*** TEXTAUSZUG ***

Sorry, aber Hassbriefe an den Herausgeber kämen nicht mehr an: Wulf Beleites ist 2018 leider verstorben.
Als ich also gerade dabei war, mich in Pfützen und an Bordsteinkanten der Fäkalreste zu entledigen und auf diese Weise ungewollt selbst in den eingangs erwähnten asozialen Kontext rückte, fielen mir zwei Dinge auf: Erstens, es wäre zu einfach, die armen Tölen und Kläffer zu dissen, Kacken muss schließlich jede:r mal. Schuld sind doch eigentlich die Halter:innen. Konsequenterweise trüge mein Magazin deshalb den Namen Hund und Halter – Zeitschrift für gruppenbezogene Menschenfeindlichkeit.
Häufchendichte schrumpft
Zweitens, wäre diese Abscheu denn wirklich gerechtfertigt? Man mag es kaum glauben, aber ich war tatsächlich schon lange nicht mehr in eines dieser stinkenden Asphalt-Baisers gelaufen, und wenn ich so darüber nachdenke, dann ist allem subjektiven Anschein nach die Häufchendichte deutlich geschrumpft.
Wirklich belegen ließe sich das nicht. Belastbare Zahlen sind rar, zuletzt berichtete die Berliner B. Z. 2014 von einer „Schätzung der Umweltverwaltung“, nach der täglich (!) 55 Tonnen Hundekot „auf Berlins Straßen“ landen würden.
Gut, wären es tatsächlich die Straßen, wäre die Stadt schon längst hundefrei, es sind dann aber doch nur die Gehwege und Grünanlagen. Und ob wirklich weniger abgestuhlt wird, ließe sich mittlerweile gar nicht mehr richtig einschätzen, weil viele Haufen mit dem Kotbeutel im Müll landen. Danke dafür!

*** ÜBUNGSDATEN ***

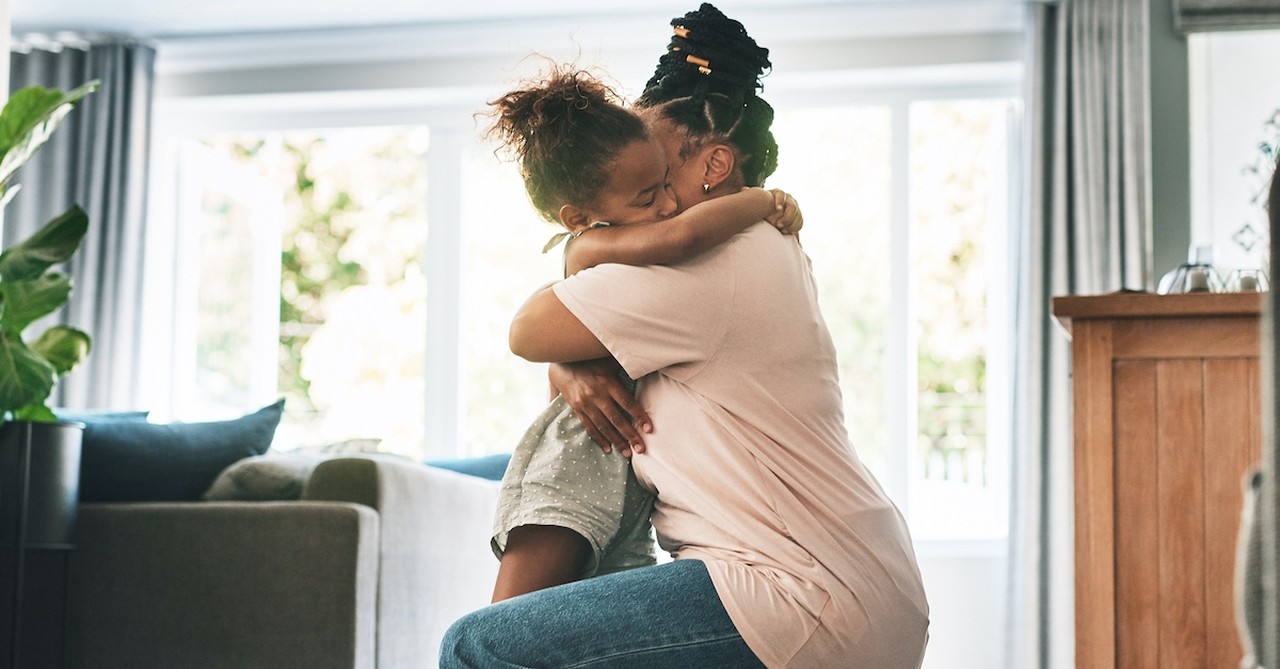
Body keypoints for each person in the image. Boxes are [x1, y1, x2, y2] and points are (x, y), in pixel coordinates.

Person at [440, 5, 929, 668]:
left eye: (657, 177)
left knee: (480, 644)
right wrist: (577, 369)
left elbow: (529, 328)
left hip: (798, 589)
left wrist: (582, 271)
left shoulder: (714, 260)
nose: (654, 204)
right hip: (839, 580)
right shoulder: (750, 250)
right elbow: (573, 357)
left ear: (714, 164)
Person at [483, 63, 803, 603]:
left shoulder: (611, 245)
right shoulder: (593, 246)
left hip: (620, 470)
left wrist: (568, 362)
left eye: (663, 183)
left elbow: (586, 334)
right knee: (503, 631)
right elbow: (680, 238)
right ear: (579, 217)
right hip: (578, 461)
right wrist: (761, 201)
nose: (668, 204)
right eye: (647, 196)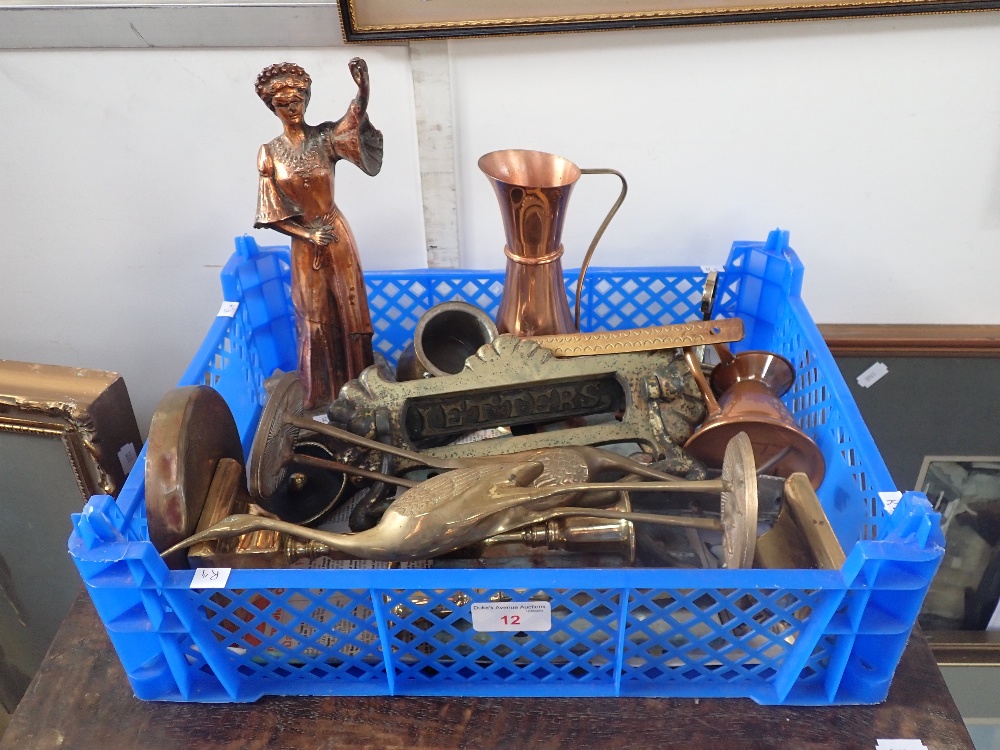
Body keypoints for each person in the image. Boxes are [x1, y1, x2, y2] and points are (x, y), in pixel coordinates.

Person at [254, 59, 383, 409]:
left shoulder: (325, 138)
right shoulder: (269, 154)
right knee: (313, 318)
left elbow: (352, 123)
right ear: (272, 106)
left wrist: (363, 90)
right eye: (283, 104)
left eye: (297, 100)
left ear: (306, 100)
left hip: (337, 236)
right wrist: (309, 235)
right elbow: (269, 216)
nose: (291, 108)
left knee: (351, 310)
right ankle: (319, 396)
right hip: (305, 242)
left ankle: (362, 388)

***

• [AUFGABEN]:
- 1) Fasse den Text über Hundekot in Berlin in zwei Sätzen zusammen.
- 2) Beantworte diese Fragen zum Text über Hundekot in Berlin:
(a) In welchem Jahr ist Wulf Beleites gestorben?
(b) Wie viele Tonnen Hundekot landen laut der Schätzung, über die die B. Z. 2014 berichtete, täglich in Berlin?
(c) Welchen Namen trüge das Magazin konsequenterweise?
- 3) Schreib den Text über Hundekot in Berlin nach seinem letzten Satz weiter.

• [LÖSUNGEN]:
- 1) Schuld an den Hundehaufen sind laut dem Text eigentlich die Halter:innen, und nach subjektivem Eindruck ist die Häufchendichte deutlich geschrumpft. Belegen lässt sich das nicht, weil belastbare Zahlen rar sind und viele Haufen mit dem Kotbeutel im Müll landen.

- 2)
(a) 2018
(b) 55 Tonnen
(c) „Hund und Halter – Zeitschrift für gruppenbezogene Menschenfeindlichkeit“

- 3)
Meine Flanier-Barrios gehören heute zu den am meisten gentrifizierten Stadtteilen Berlins. Als vor zwei Jahrzehnten nach Kreuzberg gezogener Charlottenburger fühle ich mich dem letzten bisher nicht verdrängten Rest zugehörig. Vielleicht bilde ich es mir ein, aber ich bin mir sicher: Damals lag mehr Scheiße auf den Gehwegen. Und mein Eindruck im Laufe der Jahre: Je weniger Scheiße, desto gentrifizierter der Kiez, oder andersrum …
Auf jeden Fall ist seit diesem Gedankengang die Anwesenheit von Scheiße eine nicht mehr ganz so negative Angelegenheit für mich. Um meinen Verbleib im Kiez zu sichern, gehe ich nun jeden Abend nach Einbruch der Dunkelheit einmal um den Block und knöpfe mir die Hosen auf, nein, Spaß.
Aber hey: Reclaim the streets!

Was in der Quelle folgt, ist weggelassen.